What this task involves » How many of the lines below contain "elbow"? Answer with that number alone.

*** Opening Raw data ***

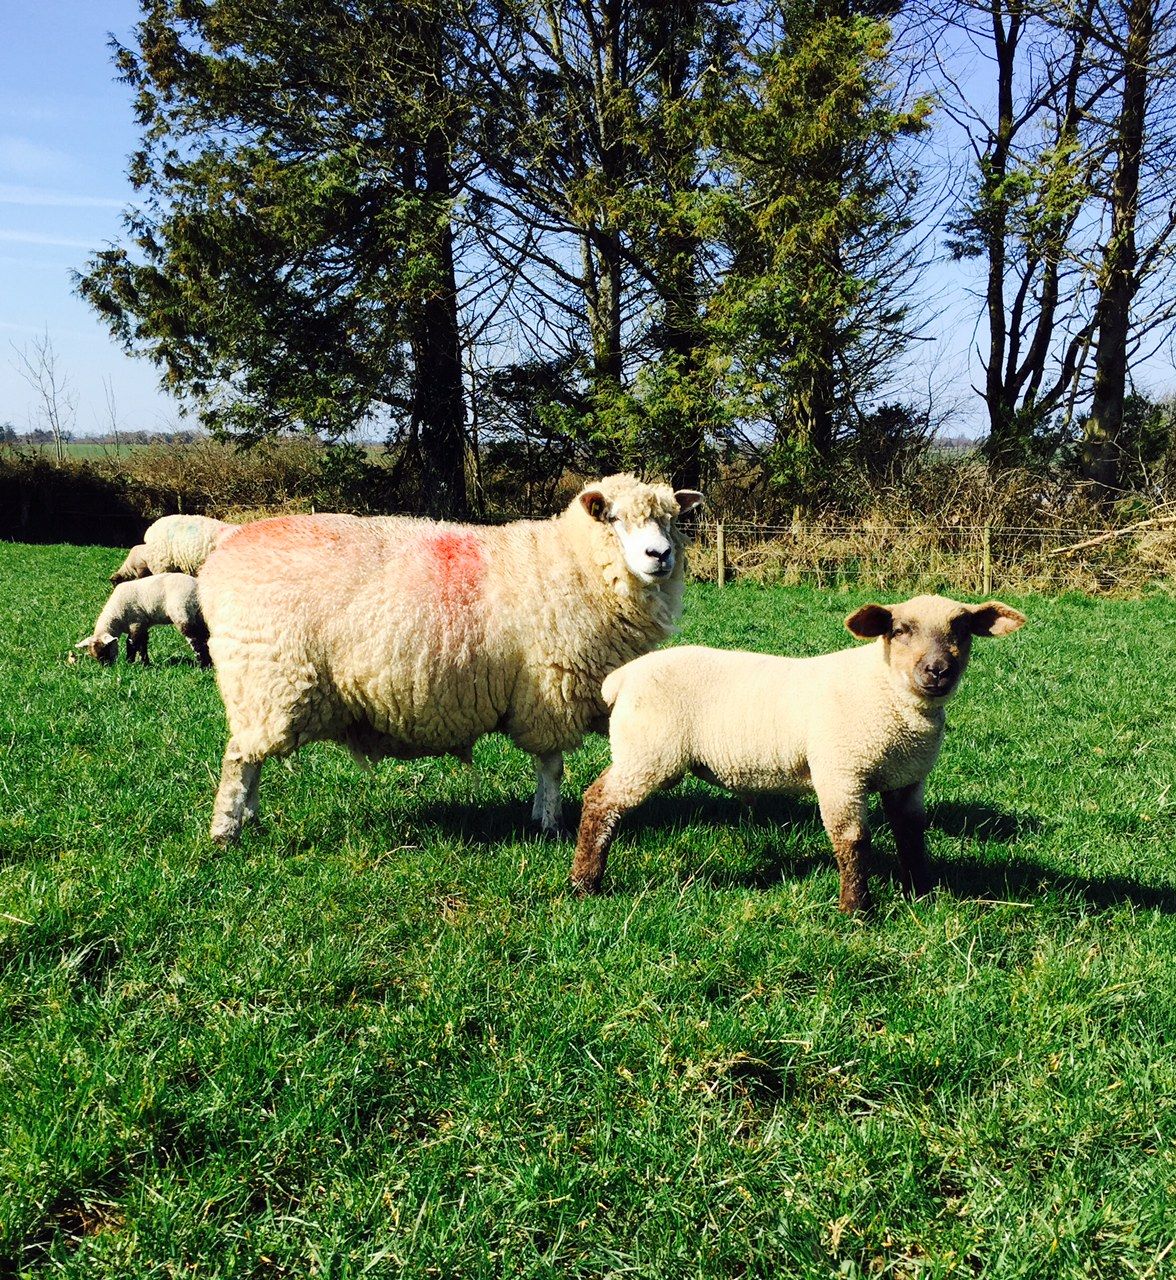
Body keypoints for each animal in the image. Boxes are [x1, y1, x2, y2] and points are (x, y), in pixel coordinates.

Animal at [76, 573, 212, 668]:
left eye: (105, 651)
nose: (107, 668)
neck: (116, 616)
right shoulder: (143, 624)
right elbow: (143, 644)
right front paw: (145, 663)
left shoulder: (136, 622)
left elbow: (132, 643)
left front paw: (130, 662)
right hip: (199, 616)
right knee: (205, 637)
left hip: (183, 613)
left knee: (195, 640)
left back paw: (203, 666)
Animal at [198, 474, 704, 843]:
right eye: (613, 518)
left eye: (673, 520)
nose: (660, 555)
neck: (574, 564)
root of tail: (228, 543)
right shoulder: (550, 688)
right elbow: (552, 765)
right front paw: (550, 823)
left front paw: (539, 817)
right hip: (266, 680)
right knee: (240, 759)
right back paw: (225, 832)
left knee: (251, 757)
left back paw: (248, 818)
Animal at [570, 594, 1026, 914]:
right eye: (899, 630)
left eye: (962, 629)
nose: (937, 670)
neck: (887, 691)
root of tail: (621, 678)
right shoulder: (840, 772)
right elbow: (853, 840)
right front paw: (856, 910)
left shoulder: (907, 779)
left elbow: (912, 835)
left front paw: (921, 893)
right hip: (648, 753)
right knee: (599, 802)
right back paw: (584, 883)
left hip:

*** Closing Raw data ***

Exercise output » 5